Op 14 juni 2022 heeft de Rechtbank Midden-Nederland uitspraak gedaan in de zaak tussen eiseres en de Belastingdienst/Toeslagen. Eiseres had beroep ingesteld omdat verweerder niet tijdig had beslist op haar aanvraag. De rechtbank heeft vastgesteld dat verweerder inmiddels op 17 mei 2022 alsnog een besluit heeft genomen, waardoor het procesbelang van eiseres bij het beroep tegen het niet tijdig beslissen is komen te vervallen. De rechtbank heeft daarom het beroep niet-ontvankelijk verklaard.
Desondanks heeft de rechtbank geoordeeld dat eiseres ten tijde van het instellen van het beroep wel belang had bij het rechtsmiddel.

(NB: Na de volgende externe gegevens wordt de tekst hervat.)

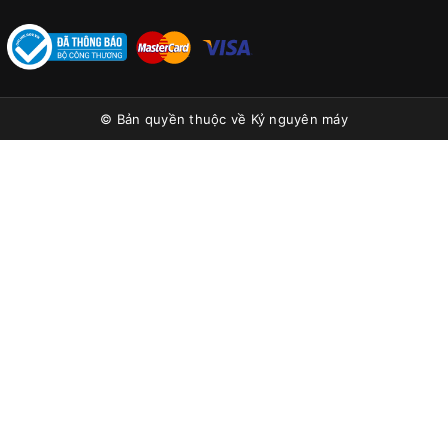
© Bản quyền thuộc về
Kỷ nguyên máy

De rechtbank heeft verweerder daarom veroordeeld tot vergoeding van het betaalde griffierecht van € 50,- en de proceskosten van € 379,50,- die eiseres heeft moeten maken in verband met de behandeling van het beroep. De kosten zijn vastgesteld op basis van het Besluit proceskosten bestuursrecht, waarbij een wegingsfactor van 0,5 is toegepast.
De uitspraak is gedaan door rechter M. Eversteijn en is openbaar uitgesproken op 14 juni 2022. Eiseres is geïnformeerd over de mogelijkheid om een verzetschrift in te dienen als zij het niet eens is met de uitspraak, binnen zes weken na verzending van de uitspraak.